### Kutipan Dokumen
----------------

Itulah sebabnya sebelum perang Badr berlangsung seorang sahabat bernama  Al-Habbab dengan segala hormat bertanya: “Apakah dalam memilih tempat berkemah atas dasar tuntunan wahyu”? Karena nabi menjawab “Atas dasar siasat perang saja”, maka Al-Habbab mengemukakan bahwa tempat berkemah tersebut tidak tepat karena akan sulit menambah air.  Rasulullahpun menuruti saran Al-Habbab. Bila keputusan datang dari Allah mereka melaksanakan tanpa ragu-ragu, tetapi bila Nabi menjawab ini bukan dari Allah, mereka memberikan usulan, seperti yang dilakukan oleh Al-Habbab itu.
Keputusan yang diambil atas dasar musyawarah, telah pula mempertimbangkan dengan melalui pemikiran mendalam dan merifer pula kepada apa yang pernah dilakukan para nabi terdahulu, masih saja dapat salah bila tanpa bimbingan Allah. Sebab opsi nabi-nabi terdahulu menghadapi kaumnya adalah situasional sesuai LOGIKA masing-masing nabi tersebut.  Karena akal manuia terbatas, kebenaran menurut manusia nisbi tidak mutlak.
Kini dengan sudah rampungnya Al-Qur’an turun ke bumi secara lengkap, sebagaimana di tegaskan Allah ketika penutup wahyu yang turun melalui Rasulullah di dalam surat Al-Maidah ayat 3, ketika di padang Arafah pada saat Rasulullah melaksanakan Hajji (disebut Hajji Wada’)

----------------

Butir data tersimpan

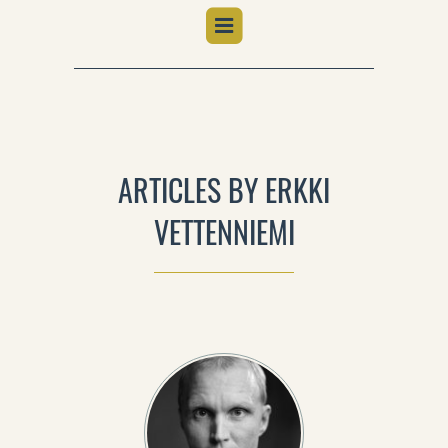
ARTICLES BY ERKKI
VETTENNIEMI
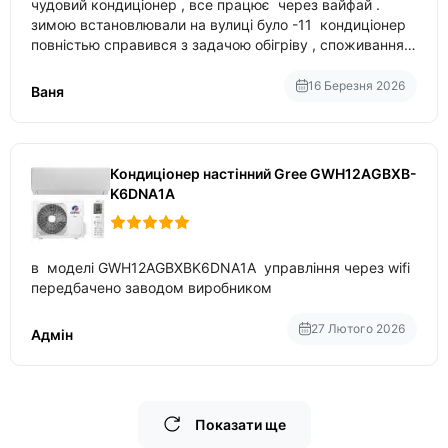
чудовий кондиціонер , все працює через вайфай .
зимою встановлювали на вулиці було -11 кондиціонер
повністью справився з задачою обігріву , споживання
приблизно 200-500 ват після нагрівання та підтримки
температури
16 Березня 2026
Ваня
Кондиціонер настінний Gree GWH12AGBXB-
K6DNA1A
в моделі GWH12AGBXBK6DNA1A управління через wifi
передбачено заводом виробником
27 Лютого 2026
Адмін
Показати ще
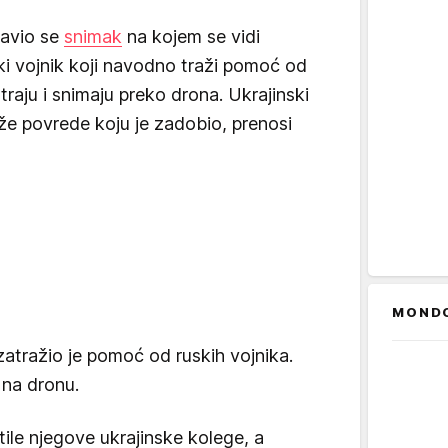
avio se
snimak
na kojem se vidi
i vojnik koji navodno traži pomoć od
traju i snimaju preko drona. Ukrajinski
eže povrede koju je zadobio, prenosi
MOND
zatražio je pomoć od ruskih vojnika.
 na dronu.
tile njegove ukrajinske kolege, a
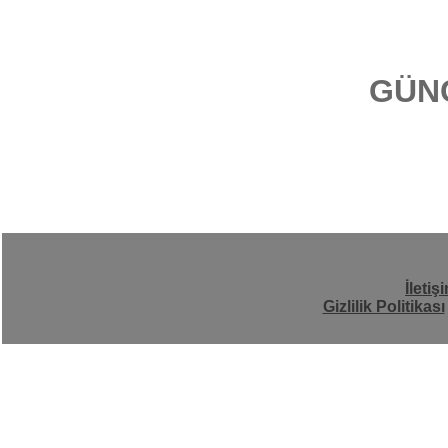
GÜN
İletiş
Gizlilik Politikası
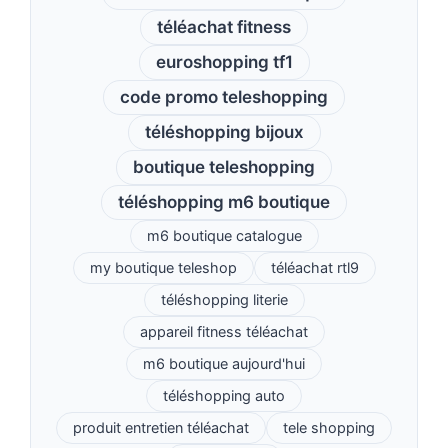
téléachat fitness
euroshopping tf1
code promo teleshopping
téléshopping bijoux
boutique teleshopping
téléshopping m6 boutique
m6 boutique catalogue
my boutique teleshop
téléachat rtl9
téléshopping literie
appareil fitness téléachat
m6 boutique aujourd'hui
téléshopping auto
produit entretien téléachat
tele shopping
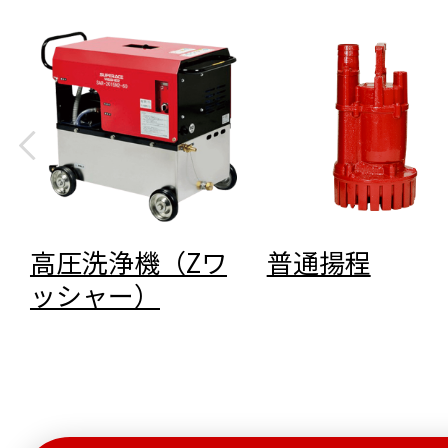
高圧洗浄機（Zワ
普通揚程
ッシャー）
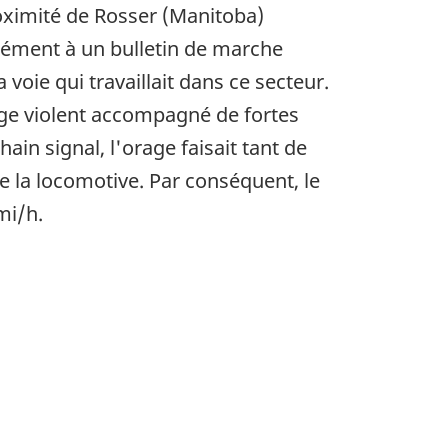
proximité de Rosser (Manitoba)
rmément à un bulletin de marche
voie qui travaillait dans ce secteur.
age violent accompagné de fortes
hain signal, l'orage faisait tant de
e la locomotive. Par conséquent, le
mi/h.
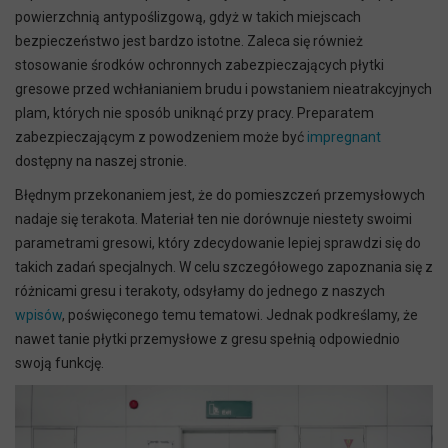
powierzchnią antypoślizgową, gdyż w takich miejscach
bezpieczeństwo jest bardzo istotne. Zaleca się również
stosowanie środków ochronnych zabezpieczających płytki
gresowe przed wchłanianiem brudu i powstaniem nieatrakcyjnych
plam, których nie sposób uniknąć przy pracy. Preparatem
zabezpieczającym z powodzeniem może być
impregnant
dostępny na naszej stronie.
Błędnym przekonaniem jest, że do pomieszczeń przemysłowych
nadaje się terakota. Materiał ten nie dorównuje niestety swoimi
parametrami gresowi, który zdecydowanie lepiej sprawdzi się do
takich zadań specjalnych. W celu szczegółowego zapoznania się z
różnicami gresu i terakoty, odsyłamy do jednego z naszych
wpisów
, poświęconego temu tematowi. Jednak podkreślamy, że
nawet tanie płytki przemysłowe z gresu spełnią odpowiednio
swoją funkcję.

----------------

### Petunjuk Tugas
Teruskan tulisan tentang musyawarah Nabi dengan para sahabat dan bimbingan wahyu, mulai dari bagian terakhir yang tertera.

### Hasil Tugas
Pada hari ini telah Kusempurnakan untuk kamu agamamu, dan telah Ku-cukupkan kepadamu nikmat-Ku, dan telah Ku-ridhai Islam itu jadi agama bagimu.
Semua petunjuk mengenai perihal apa saja dalam hidup dan kehidupan ini dengan penegasan Allah tersebut ayat 3 surat Al-Maidah  di atas sudah diatur dalam Al-Qur’an, sejak manusia menikah, sampai mempunyai anak keturunan, sampai membagi harta warisan. Misalnya ketentuan tentang pembagian waris a.l. lelaki mendapatkan dua bagian perempuan. Mungkin ada logika yang kurang menerimanya menganggap kurang adil, namun itulah keadilan yang diatur menurut ketentuan Al-Qur’an.
Hikmah yang kita ambil dari peristiwa pengambilan keputusan mengenai tawanan perang Badr, adalah:
1.       Keputusan Rasulullah saja, walau sudah dengan melalui musyawarah difikirkan dengan matang, mengacu kepada referensi yang pernah dilakukan nabi-babi terdahulu saja bisa salah. Apalagi keputusan itu diambil oleh kita manusia biasa, bila tidak mengacu kepada petunjuk Allah.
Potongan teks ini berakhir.